Set task: Extend the AVR temperature monitor text from where it stops, picking up after its last line.

AVR Temperature Monitor (Project for Sistemi Operativi)

Abstract

avrtmon is a portable temperature monitor, which registers the external temperature at a constant rate, and save each registration in a non-volatile memory storage device. From a hardware prespective, it makes use of:

  • An AVR board (AT2560) as the central controller
  • A temperature sensor (LM35)
  • 3 hardware buttons to control the registering flow (i.e. start/stop) and to power on/off the board
  • 3 LEDs

The end user shall use a sort of power supply (e.g. batteries) in order to make the temperature monitor a meaningful, effectively usable object.

The AVR board is able, once connected to the PC via serial port, to:

  • Send to the PC operating system all the performed temperature registrations
  • Receive commands (e.g. set a different registration rate, download data etc..)

Installation

The GNU Make build system is used, and the codebase is in common for both host-side and AVR-side. Below, a list of make recipes is given:

# Compile and link both the host-side and the (.elf) AVR-side executables
make

# Compile and link the host-side executable
make host

# Compile and link the avr-side .elf executable
make avr

# Install the -ALREADY COMPILED- host-side executable
make install

# 'make avr' and then flash the HEX firmware into the AVR microcontroller
make flash

# Generate (requires pandoc) man page
make docs

# Install man page (pregenerated in the repo)
make install-docs

# Generate the configuration-related source files from resources/config/default.csv
make config-gen

Testing

The codebase is shipped with a test suite (based on an own-developed test framework). Standard tests are performed with AVR-side parameters and executed at host-side. In fact, some tests are host/AVR-specific; AVR-specific tests consist in little programs that must be flashed into the AVR board. Below, a list of make recipes to perform tests is given:

# Perform the entire standard tests suite:
make test

# Perform a single standard test unit
make test-<unit>

# Perform a single host-specific test unit
make host-test-<unit>

# Perform a single AVR-specific test unit
make avr-test-<unit>

Terminology

From now to the end of this document, we use the following terminology:

  • tmon is the AVR board (i.e. the temperature monitor itself)
  • NVM is the Non-Volatile Memory of the tmon, likely the internal EEPROM. We refer to it in abstract terms as we could use another device (e.g. an SD card)
  • host-side refers to all the stuff which happens PC
  • AVR-side refers to all the stuff which happens in the AVR board

Serial/Packet protocol

The communication protocol between the tmon and the PC is interrupt-based (from the tmon prespective) and packet-switched. Packet can vary in dimension, which nevertheless can never exceed the size of 31 bytes (2 bytes of header + 28 bytes of data + 1 byte CRC-8), and the size must be specified in the packet header; this is done to minimize the rate of some common serial-related errors (e.g. data overrun)

Packet header

The size of the packet header is always 2 bytes (16 bits), and its structure is the following:

Field Size (bits) Description
type 4 Type of the packet (see below)

Source material:

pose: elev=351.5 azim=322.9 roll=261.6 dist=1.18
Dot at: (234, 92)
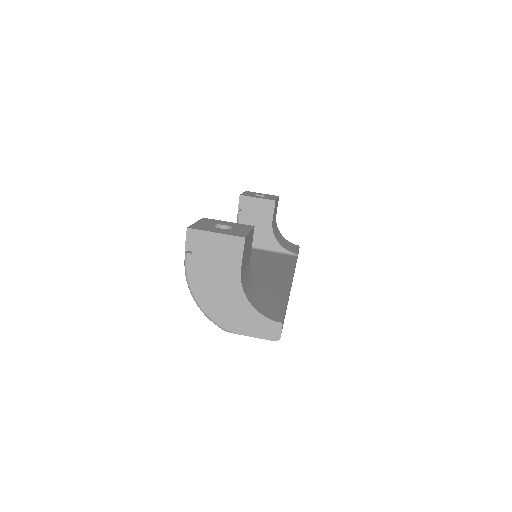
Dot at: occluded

Output of the exercise:
id 4 Packet ID
size 7 Size of the packet, in bytes. Notice that 7 bits are redundant
header_par 1 (Even) Parity bit of the header

The type of the packet can be one of the following:

Type Numeric Code Description
HND 0x00 Handshake
ACK 0x01 Acknowledgement
ERR 0x02 Communication error (e.g. CRC mismatch)
CMD 0x03 Command (sent from the PC to the tmon)
CTR 0x04 Control sequence (e.g. for commands)
DAT 0x05 Data (e.g. temperatures) sent from the tmon to the PC

The redundant bits (most significant ones) of the type field are reserved for future use.

The packet ID could be not unique in an entire session; in fact, the crucial thing is to avoid collisions of (i.e. distinguish) successive packets, so this is not important at all.

Acknowledgement and Error packets

A communication endpoint must wait for an acknowledgement message from the counterpart once it sent a packet in order to send a new one. Acknowledgement and error packets do not bring any data.

When a packet arrives, it is checked for integrity and sanity. If it is sane, then an ACK packet is sent; if not, then an ERR packet is sent, and the previously sent packet must be resent; ACK and ERR packets are simply discarded if corrupted in some way.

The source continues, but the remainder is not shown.